Auditory and somato-sensory stimuli: Rhythmic music via loudspeakers (Dan Gibson's Solitudes: Exploring Nature with Music) at 75 db level with bass vibrator for soma-sensory stimulation (Aura, Bass Shaker, model AST-1B, 4 OHMS; Unical Enterprises, USA), connected to the dental chair producing soma-sensory stimulation.
Tactile stimulus: For children with DD, a "friendly butterfly" papoose "hugged" the child tightly. For typical children a dental X-ray vest was placed on the child (deep "hugging" effect). The Helsinki permission was granted for use of the butterfly for children with special needs as this has a restrictive function. This was supported by parent approval. The rationale for use of the physical restraint on DD patients is to preemptively reduce possible disruptive movements rather than rely on deeper sedation or general anesthetic (GA) to contain the problem. 1
Regular Environment (RE): Fluorescent lighting (50 Hz) and overhead dental lamp. The papoose "hugged" the DD child less tightly, only to ensure safety. The X-ray vest was not supplied for typical children.
This study confirms that the sensory adapted dental environment creates a significant calming effect for both developmentally delayed and typical children undergoing dental care. While both groups of children were significantly more relaxed during dental care in the sensory adapted dental environment, the results of this research indicate that children with developmental delay relaxed to a greater extent than did the typically developing children.

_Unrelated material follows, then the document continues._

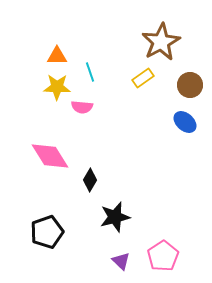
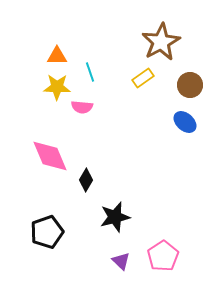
pink diamond: rotated 9 degrees clockwise
black diamond: moved 4 px left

The study is consistent with previous observations. According to Grandin2, people with developmental delay, similarly to people with autism, are strongly influenced by the physical environment. This is because sensory processing disorders are persistent in this group, expressing itself as an inability to filter out distracting stimuli in the environment, leading to high anxiety levels.3 For this reason, when offering these children an environment in which aversive stimuli were substituted by gentler stimuli, like soft moving light effects, calming music and deep pressure, the children became more focused on the pleasant stimuli and their anxiety was reduced. The modified sensory environment results in the participants' attention being intently focused on the moving visual and auditory stimuli or the deep pressure, bringing about an "altered state" with the inevitable reduced awareness of discomforting or noxious stimuli, much as an altered state may reduce the intensity of pain in chronic pain sufferers.4
This phenomenon, as measured according to the amount of sweat on the skin (measured in Kohms) characteristically occurred rapidly on entering the sensory adapted dental environment rendering the DD children more relaxed. The typical children, by contrast, are buffered from the sensory stimuli in some way and accordingly more independent of environmental factors.5
The findings of the present research should encourage the adaptation of the physical environment in order to minimize negative experiences of children with and without developmental disabilities as well as enhancing their positive participation. The present study demonstrates that in the context of delivering medical and dental care to both typical and the very challenging group of developmentally delayed children, a sensory controlled environment may represent an important substitute for the commonly utilized alternatives of pharmacological sedation or even general anesthesia.
2. Grandin T. Scariano MM. Emergence: labeled autistic. Novato C.A: Arena Press; 1986.
4. Melmed RN. Mind, body and medicine: an integrative text. USA: Oxfor University Press; 2001 : 362-384.
5. Miller LJ. Sensational kids. G.P. New York: Putman's Sons; 2006.